### Aim of the task
Copy out the complete listing, word for word.
** Opening Extracted information block **
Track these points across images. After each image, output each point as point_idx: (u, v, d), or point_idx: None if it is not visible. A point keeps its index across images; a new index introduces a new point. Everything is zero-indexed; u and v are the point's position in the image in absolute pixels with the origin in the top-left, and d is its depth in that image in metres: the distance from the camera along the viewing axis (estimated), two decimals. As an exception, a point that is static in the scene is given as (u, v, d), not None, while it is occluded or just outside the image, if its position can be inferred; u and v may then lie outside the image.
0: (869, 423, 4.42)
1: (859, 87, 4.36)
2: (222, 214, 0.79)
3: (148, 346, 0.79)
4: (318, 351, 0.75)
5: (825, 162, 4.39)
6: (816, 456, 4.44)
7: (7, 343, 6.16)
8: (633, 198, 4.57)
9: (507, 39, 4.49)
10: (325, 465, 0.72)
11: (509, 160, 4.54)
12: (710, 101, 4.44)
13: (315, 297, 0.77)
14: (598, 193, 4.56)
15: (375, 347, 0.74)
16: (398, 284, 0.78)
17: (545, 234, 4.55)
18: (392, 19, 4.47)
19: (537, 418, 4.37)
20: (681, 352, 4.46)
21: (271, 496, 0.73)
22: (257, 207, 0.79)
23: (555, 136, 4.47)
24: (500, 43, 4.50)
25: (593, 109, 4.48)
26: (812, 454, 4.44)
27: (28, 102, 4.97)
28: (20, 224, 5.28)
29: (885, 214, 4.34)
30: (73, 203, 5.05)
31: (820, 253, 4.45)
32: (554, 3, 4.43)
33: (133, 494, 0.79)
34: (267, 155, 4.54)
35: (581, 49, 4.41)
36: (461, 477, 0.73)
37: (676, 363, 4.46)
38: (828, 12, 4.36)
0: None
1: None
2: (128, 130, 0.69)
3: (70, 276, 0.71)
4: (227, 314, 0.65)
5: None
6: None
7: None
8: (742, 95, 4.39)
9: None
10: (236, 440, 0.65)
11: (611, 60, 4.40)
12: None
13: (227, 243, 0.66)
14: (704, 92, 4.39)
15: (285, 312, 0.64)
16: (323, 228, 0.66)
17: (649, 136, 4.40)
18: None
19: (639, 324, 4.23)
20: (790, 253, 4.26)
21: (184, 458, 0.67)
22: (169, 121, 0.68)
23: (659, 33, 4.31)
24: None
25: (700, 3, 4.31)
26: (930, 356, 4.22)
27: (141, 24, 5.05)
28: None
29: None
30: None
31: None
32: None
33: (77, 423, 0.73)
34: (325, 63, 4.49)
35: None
** Closing Extracted information block **
### Expected output
Track these points across images. After each image, output each point as point_idx: (u, v, d), or point_idx: None if it is not visible. A point keeps its index across images; a new index introduces a new point. Everything is zero-indexed; u and v are the point's position in the image in absolute pixels with the origin in the top-left, and d is its depth in that image in metres: the distance from the camera along the viewing axis (estimated), two decimals. As an exception, a point that is static in the scene is given as (u, v, d), not None, while it is occluded or just outside the image, if its position can be inferred; u and v may then lie outside the image.
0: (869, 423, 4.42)
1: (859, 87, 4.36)
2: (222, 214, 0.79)
3: (148, 346, 0.79)
4: (318, 351, 0.75)
5: (825, 162, 4.39)
6: (816, 456, 4.44)
7: (7, 343, 6.16)
8: (633, 198, 4.57)
9: (507, 39, 4.49)
10: (325, 465, 0.72)
11: (509, 160, 4.54)
12: (710, 101, 4.44)
13: (315, 297, 0.77)
14: (598, 193, 4.56)
15: (375, 347, 0.74)
16: (398, 284, 0.78)
17: (545, 234, 4.55)
18: (392, 19, 4.47)
19: (537, 418, 4.37)
20: (681, 352, 4.46)
21: (271, 496, 0.73)
22: (257, 207, 0.79)
23: (555, 136, 4.47)
24: (500, 43, 4.50)
25: (593, 109, 4.48)
26: (812, 454, 4.44)
27: (28, 102, 4.97)
28: (20, 224, 5.28)
29: (885, 214, 4.34)
30: (73, 203, 5.05)
31: (820, 253, 4.45)
32: (554, 3, 4.43)
33: (133, 494, 0.79)
34: (267, 155, 4.54)
35: (581, 49, 4.41)
36: (461, 477, 0.73)
37: (676, 363, 4.46)
38: (828, 12, 4.36)
0: None
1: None
2: (128, 130, 0.69)
3: (70, 276, 0.71)
4: (227, 314, 0.65)
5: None
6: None
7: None
8: (742, 95, 4.39)
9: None
10: (236, 440, 0.65)
11: (611, 60, 4.40)
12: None
13: (227, 243, 0.66)
14: (704, 92, 4.39)
15: (285, 312, 0.64)
16: (323, 228, 0.66)
17: (649, 136, 4.40)
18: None
19: (639, 324, 4.23)
20: (790, 253, 4.26)
21: (184, 458, 0.67)
22: (169, 121, 0.68)
23: (659, 33, 4.31)
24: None
25: (700, 3, 4.31)
26: (930, 356, 4.22)
27: (141, 24, 5.05)
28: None
29: None
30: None
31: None
32: None
33: (77, 423, 0.73)
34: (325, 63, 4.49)
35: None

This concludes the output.